Lenta dança em um quarto em chamas

(Uma pequena observação para quem for ler o conto a seguir, leia-o ouvindo Slow Dancing in a Burning Room do John Mayer, pois o mesmo foi inspirado nesta música).

A luz oscilava dentro do aposento, fragmentos alaranjados que vinham da lareira. A madeira estalava ao ser envolvida pelas chamas que crepitavam e dançavam naquele lugar quase vazio. O relógio marcava 23:58, ele disse que estaria ali naquele dia. E ela esperaria até o último segundo.

A mulher se levantou da poltrona em que outrora estava recostada, o semblante sereno disfarçando o nó que havia se formado em sua garganta.

- Ele não vem. - Pensou consigo mesma ao delinear a taça em sua mão direita com o dedo indicador delicadamente.

- Não seria a primeira vez, de qualquer forma. - Continuou em seus pensamentos, deixando a taça sobre a mesa de centro, seu olhar repousando sobre as chamas enquanto um suspiro escapa por seus lábios entreabertos. O silêncio naquele quarto era quase sufocante, mas algo o quebrara de repente. Como se algo tivesse lido seus pensamentos mudos e sua vontade de quebrar aquele angustiante silêncio, uma melodia sublime invadiu aos poucos o lugar, espremendo-se entre as paredes, soprando harmonicamente com a brisa que entrava pela janela entreaberta. A cortina dançava como que regida por aquele suave ritmo.

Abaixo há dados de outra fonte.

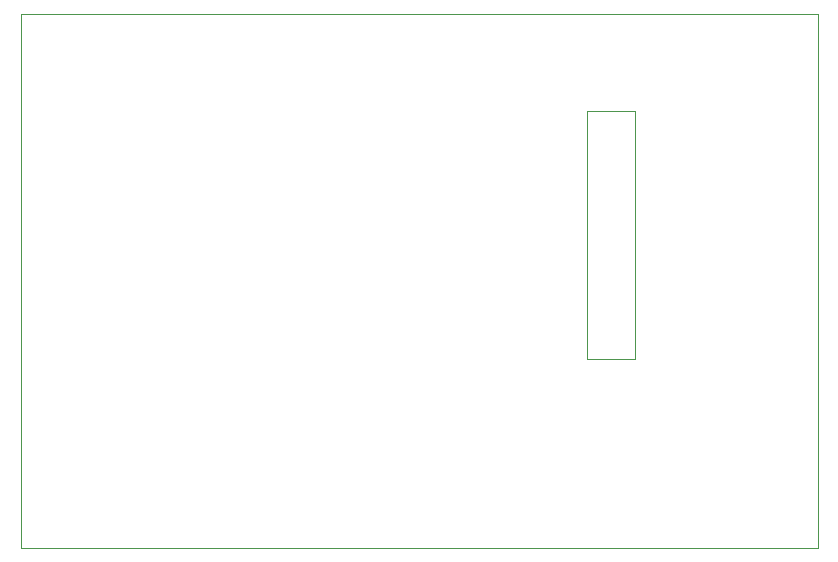
<source format=gbr>
%TF.GenerationSoftware,KiCad,Pcbnew,6.0.2+dfsg-1*%
%TF.CreationDate,2022-09-10T17:36:14-07:00*%
%TF.ProjectId,OpenHasp-1Gang,4f70656e-4861-4737-902d-3147616e672e,rev?*%
%TF.SameCoordinates,Original*%
%TF.FileFunction,Profile,NP*%
%FSLAX46Y46*%
G04 Gerber Fmt 4.6, Leading zero omitted, Abs format (unit mm)*
G04 Created by KiCad (PCBNEW 6.0.2+dfsg-1) date 2022-09-10 17:36:14*
%MOMM*%
%LPD*%
G01*
G04 APERTURE LIST*
%TA.AperFunction,Profile*%
%ADD10C,0.100000*%
%TD*%
G04 APERTURE END LIST*
D10*
X82750000Y25000000D02*
X150250000Y25000000D01*
X82750000Y25000000D02*
X82750000Y70250000D01*
X134750000Y62000000D02*
X134750000Y41000000D01*
X134750000Y41000000D02*
X130750000Y41000000D01*
X130750000Y41000000D02*
X130750000Y62000000D01*
X150250000Y70250000D02*
X150250000Y25000000D01*
X82750000Y70250000D02*
X150250000Y70250000D01*
X130750000Y62000000D02*
X134750000Y62000000D01*
M02*

</source>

- Mas o que… - Sua pergunta foi interrompida no momento em que sentiu uma mão firme segurar de modo delicado sua cintura. Sentiu junto ao toque uma respiração morna soprando em sua nuca e o timbre dele acariciando-lhe os sentidos.

- Quando o dia termina? - Perguntou ele baixinho, os lábios macios roçando-lhe o lóbulo. Ela sorriu, deixando duas covinhas acentuando aquele sorriso que ele tanto apreciava.

- Somente quando nós quisermos. - Respondeu ela da forma como costumavam fazer quando ainda estavam juntos. Ela virou o corpo devagar, ele acompanhou seu movimento como se estivessem sincronizados, havia um sorriso brincando em seus lábios quando ela o olhou fixamente, mirando aquele azul profundo que sempre a afogava e domava suas mais petulantes vontades. Ele se perdia naquele sorriso doce, o mesmo sorriso que o havia fisgado como uma presa indefesa, e logo depois deixou-se capturar por aqueles olhos castanhos insolentes, que nunca se curvavam a sua vontade. O tempo não era importante, eles estavam ali, como da primeira vez, não importava se alguns anos haviam passado. A sinfonia de seus corações permanecia a mesma, seus corpos bailavam suavemente, de modo a seguir a melodia que hora fazia correr o sangue em suas veias. Seus corpos uniram-se, e seus lábios se encontraram após a sensação de perderem-se em um infinito labirinto. Ela sentira a ausência dele todos os dias, e naquele momento, quando seus lábios tocaram os dele, sentiu aquela costumeira pontada na nuca, aquele arrepio gélido percorrendo sua espinha, arrepiando todo seu corpo, fazendo seu sangue apostar corrida nas veias e esbarrar em seu coração como se pretendesse ganhar uma partida de boliche. Ele a derrubava, derrubava suas defesas, seu bom senso, seus muros tão bem construídos contra qualquer sentimento. Ela era o porto que o fazia atracar em terra firme sempre, mesmo que adorasse a liberdade que o mundo lhe proporcionava, era ali, nos braços dela, que o vazio que sentia se completava. Era ali seu lar, seu jardim encantado, seu ponto de paz. E os dois permaneceram naquela lenta dança, naquele quarto em chamas, dizem tudo sem precisar proferir nada. Suas almas entrelaçadas pelo sentimento que sempre os unia.